Task item:
Every record below is to be retyped exactly, with the pictures left out.

Top of Provided material

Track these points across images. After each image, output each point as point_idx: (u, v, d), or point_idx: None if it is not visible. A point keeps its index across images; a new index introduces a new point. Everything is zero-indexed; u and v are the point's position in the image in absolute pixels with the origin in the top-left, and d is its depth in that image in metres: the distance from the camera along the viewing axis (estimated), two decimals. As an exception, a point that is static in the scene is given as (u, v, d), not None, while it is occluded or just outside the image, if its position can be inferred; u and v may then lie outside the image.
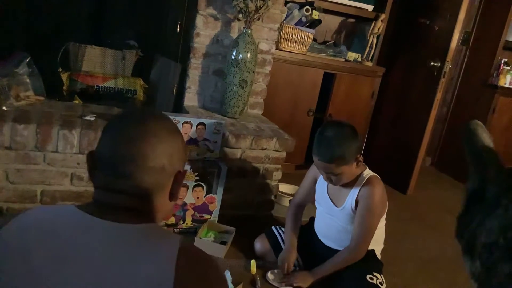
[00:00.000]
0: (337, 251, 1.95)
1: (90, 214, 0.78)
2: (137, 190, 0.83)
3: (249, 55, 2.53)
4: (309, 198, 2.11)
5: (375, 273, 1.89)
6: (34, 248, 0.74)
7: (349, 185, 1.88)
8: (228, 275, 1.87)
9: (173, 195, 0.91)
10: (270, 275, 1.97)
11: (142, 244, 0.75)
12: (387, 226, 2.03)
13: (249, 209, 2.54)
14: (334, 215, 1.96)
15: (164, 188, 0.88)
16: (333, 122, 1.84)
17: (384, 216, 1.95)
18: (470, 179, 0.68)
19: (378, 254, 2.01)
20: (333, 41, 3.61)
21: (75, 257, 0.73)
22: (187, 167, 2.17)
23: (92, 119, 2.25)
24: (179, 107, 2.74)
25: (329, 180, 1.86)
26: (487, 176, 0.65)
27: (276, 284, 1.94)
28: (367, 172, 1.90)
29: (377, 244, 1.98)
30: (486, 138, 0.69)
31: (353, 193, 1.87)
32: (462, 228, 0.67)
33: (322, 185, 1.99)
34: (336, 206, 1.94)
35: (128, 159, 0.82)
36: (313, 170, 2.04)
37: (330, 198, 1.97)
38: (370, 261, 1.92)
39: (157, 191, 0.86)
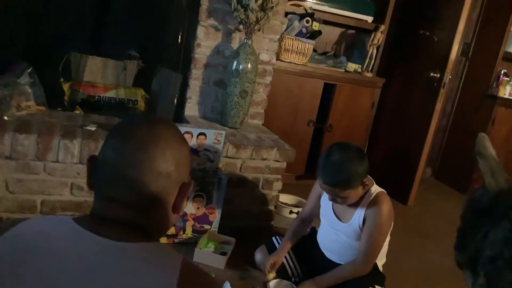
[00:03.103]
0: (339, 264, 1.94)
1: (88, 229, 0.74)
2: (140, 198, 0.79)
3: (249, 65, 2.54)
4: (315, 213, 2.09)
5: (376, 286, 1.88)
6: (25, 264, 0.70)
7: (356, 202, 1.86)
8: (228, 286, 1.86)
9: (176, 207, 0.86)
10: (272, 285, 1.96)
11: (142, 265, 0.72)
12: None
13: (249, 220, 2.54)
14: (339, 230, 1.94)
15: (168, 198, 0.83)
16: (339, 145, 1.81)
17: (391, 228, 1.94)
18: (481, 190, 0.68)
19: (380, 267, 2.00)
20: (333, 52, 3.62)
21: (70, 277, 0.69)
22: (188, 177, 2.17)
23: (93, 129, 2.26)
24: (179, 117, 2.74)
25: (334, 201, 1.85)
26: (501, 188, 0.65)
27: None
28: (375, 189, 1.87)
29: (380, 257, 1.96)
30: (493, 151, 0.70)
31: (361, 210, 1.85)
32: (466, 240, 0.66)
33: (327, 201, 1.95)
34: (342, 222, 1.92)
35: (135, 161, 0.78)
36: (317, 185, 2.01)
37: (336, 214, 1.95)
38: (372, 274, 1.90)
39: (160, 201, 0.82)
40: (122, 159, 0.79)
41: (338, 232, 1.94)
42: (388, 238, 1.96)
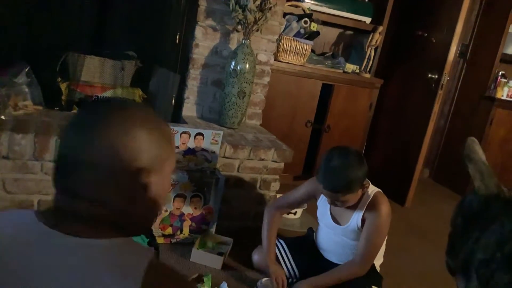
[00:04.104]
0: (337, 265, 1.94)
1: (49, 225, 0.70)
2: (91, 189, 0.74)
3: (247, 66, 2.54)
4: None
5: (373, 286, 1.88)
6: None
7: (354, 204, 1.85)
8: (225, 286, 1.86)
9: (157, 195, 0.78)
10: (260, 284, 1.95)
11: (105, 264, 0.67)
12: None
13: (247, 220, 2.54)
14: (336, 232, 1.94)
15: (126, 189, 0.76)
16: (339, 150, 1.79)
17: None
18: (471, 195, 0.68)
19: (377, 267, 2.00)
20: (331, 53, 3.63)
21: (30, 278, 0.65)
22: (185, 177, 2.17)
23: (90, 129, 2.25)
24: (177, 117, 2.74)
25: (333, 204, 1.84)
26: (491, 192, 0.65)
27: None
28: (372, 189, 1.87)
29: (377, 258, 1.96)
30: (482, 155, 0.70)
31: (359, 212, 1.85)
32: (457, 245, 0.66)
33: (324, 203, 1.95)
34: (340, 224, 1.92)
35: (76, 150, 0.73)
36: (311, 185, 2.00)
37: (333, 217, 1.95)
38: (369, 274, 1.90)
39: (117, 192, 0.75)
40: (67, 148, 0.76)
41: (336, 233, 1.94)
42: (385, 238, 1.96)
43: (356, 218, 1.86)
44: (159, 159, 0.78)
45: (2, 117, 2.12)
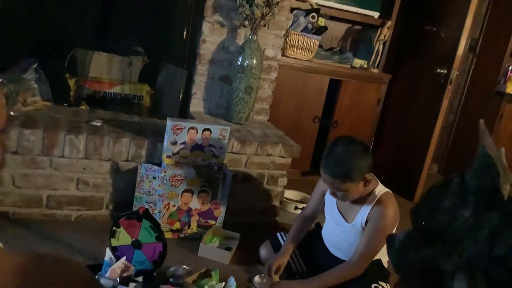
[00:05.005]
0: (343, 261, 1.93)
1: None
2: None
3: (255, 61, 2.54)
4: (319, 211, 2.09)
5: (380, 282, 1.86)
6: None
7: (360, 201, 1.83)
8: (232, 281, 1.87)
9: None
10: (257, 279, 1.94)
11: None
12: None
13: (254, 215, 2.54)
14: (344, 229, 1.93)
15: None
16: (345, 138, 1.80)
17: (395, 229, 1.92)
18: (485, 182, 0.65)
19: (385, 263, 1.98)
20: (339, 48, 3.61)
21: None
22: (192, 173, 2.17)
23: (99, 124, 2.27)
24: (185, 113, 2.75)
25: (334, 195, 1.83)
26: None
27: None
28: (380, 189, 1.85)
29: (384, 254, 1.94)
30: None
31: (364, 211, 1.83)
32: (464, 244, 0.63)
33: (331, 198, 1.93)
34: (346, 221, 1.91)
35: None
36: (321, 183, 2.00)
37: (340, 213, 1.93)
38: (376, 270, 1.89)
39: None
40: None
41: (343, 230, 1.94)
42: (393, 234, 1.94)
43: (361, 216, 1.84)
44: None
45: (12, 112, 2.14)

Bottom of Provided material

Your solution:
Track these points across images. After each image, output each point as point_idx: (u, v, d), or point_idx: None if it is not visible. A point keeps its index across images; a new index introduces a new point. Everything is zero-indexed; u and v are the point's position in the image in absolute pixels with the origin in the top-left, and d is its depth in that image in metres: the distance from the camera along the viewing axis (estimated), two decimals. As an exception, a point that is static in the scene is given as (u, v, d), not None, while it is occluded or just outside the image, if its position can be inferred; u and v may then lie outside the image.
[00:00.000]
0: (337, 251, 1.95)
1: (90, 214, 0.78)
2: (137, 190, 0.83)
3: (249, 55, 2.53)
4: (309, 198, 2.11)
5: (375, 273, 1.89)
6: (34, 248, 0.74)
7: (349, 185, 1.88)
8: (228, 275, 1.87)
9: (173, 195, 0.91)
10: (270, 275, 1.97)
11: (142, 244, 0.75)
12: (387, 226, 2.03)
13: (249, 209, 2.54)
14: (334, 215, 1.96)
15: (164, 188, 0.88)
16: (333, 122, 1.84)
17: (384, 216, 1.95)
18: (470, 179, 0.68)
19: (378, 254, 2.01)
20: (333, 41, 3.61)
21: (75, 257, 0.73)
22: (187, 167, 2.17)
23: (92, 119, 2.25)
24: (179, 107, 2.74)
25: (329, 180, 1.86)
26: (487, 176, 0.65)
27: (276, 284, 1.94)
28: (367, 172, 1.90)
29: (377, 244, 1.98)
30: (486, 138, 0.69)
31: (353, 193, 1.87)
32: (462, 228, 0.67)
33: (322, 185, 1.99)
34: (336, 206, 1.94)
35: (128, 159, 0.82)
36: (313, 170, 2.04)
37: (330, 198, 1.97)
38: (370, 261, 1.92)
39: (157, 191, 0.86)
[00:03.103]
0: (339, 264, 1.94)
1: (88, 229, 0.74)
2: (140, 198, 0.79)
3: (249, 65, 2.54)
4: (315, 213, 2.09)
5: (376, 286, 1.88)
6: (25, 264, 0.70)
7: (356, 202, 1.86)
8: (228, 286, 1.86)
9: (176, 207, 0.86)
10: (272, 285, 1.96)
11: (142, 265, 0.72)
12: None
13: (249, 220, 2.54)
14: (339, 230, 1.94)
15: (168, 198, 0.83)
16: (339, 145, 1.81)
17: (391, 228, 1.94)
18: (481, 190, 0.68)
19: (380, 267, 2.00)
20: (333, 52, 3.62)
21: (70, 277, 0.69)
22: (188, 177, 2.17)
23: (93, 129, 2.26)
24: (179, 117, 2.74)
25: (334, 201, 1.85)
26: (501, 188, 0.65)
27: None
28: (375, 189, 1.87)
29: (380, 257, 1.96)
30: (493, 151, 0.70)
31: (361, 210, 1.85)
32: (466, 240, 0.66)
33: (327, 201, 1.95)
34: (342, 222, 1.92)
35: (135, 161, 0.78)
36: (317, 185, 2.01)
37: (336, 214, 1.95)
38: (372, 274, 1.90)
39: (160, 201, 0.82)
40: (122, 159, 0.79)
41: (338, 232, 1.94)
42: (388, 238, 1.96)
[00:04.104]
0: (337, 265, 1.94)
1: (49, 225, 0.70)
2: (91, 189, 0.74)
3: (247, 66, 2.54)
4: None
5: (373, 286, 1.88)
6: None
7: (354, 204, 1.85)
8: (225, 286, 1.86)
9: (157, 195, 0.78)
10: (260, 284, 1.95)
11: (105, 264, 0.67)
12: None
13: (247, 220, 2.54)
14: (336, 232, 1.94)
15: (126, 189, 0.76)
16: (339, 150, 1.79)
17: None
18: (471, 195, 0.68)
19: (377, 267, 2.00)
20: (331, 53, 3.63)
21: (30, 278, 0.65)
22: (185, 177, 2.17)
23: (90, 129, 2.25)
24: (177, 117, 2.74)
25: (333, 204, 1.84)
26: (491, 192, 0.65)
27: None
28: (372, 189, 1.87)
29: (377, 258, 1.96)
30: (482, 155, 0.70)
31: (359, 212, 1.85)
32: (457, 245, 0.66)
33: (324, 203, 1.95)
34: (340, 224, 1.92)
35: (76, 150, 0.73)
36: (311, 185, 2.00)
37: (333, 217, 1.95)
38: (369, 274, 1.90)
39: (117, 192, 0.75)
40: (67, 148, 0.76)
41: (336, 233, 1.94)
42: (385, 238, 1.96)
43: (356, 218, 1.86)
44: (159, 159, 0.78)
45: (2, 117, 2.12)
[00:05.005]
0: (343, 261, 1.93)
1: None
2: None
3: (255, 61, 2.54)
4: (319, 211, 2.09)
5: (380, 282, 1.86)
6: None
7: (360, 201, 1.83)
8: (232, 281, 1.87)
9: None
10: (257, 279, 1.94)
11: None
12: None
13: (254, 215, 2.54)
14: (344, 229, 1.93)
15: None
16: (345, 138, 1.80)
17: (395, 229, 1.92)
18: (485, 182, 0.65)
19: (385, 263, 1.98)
20: (339, 48, 3.61)
21: None
22: (192, 173, 2.17)
23: (99, 124, 2.27)
24: (185, 113, 2.75)
25: (334, 195, 1.83)
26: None
27: None
28: (380, 189, 1.85)
29: (384, 254, 1.94)
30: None
31: (364, 211, 1.83)
32: (464, 244, 0.63)
33: (331, 198, 1.93)
34: (346, 221, 1.91)
35: None
36: (321, 183, 2.00)
37: (340, 213, 1.93)
38: (376, 270, 1.89)
39: None
40: None
41: (343, 230, 1.94)
42: (393, 234, 1.94)
43: (361, 216, 1.84)
44: None
45: (12, 112, 2.14)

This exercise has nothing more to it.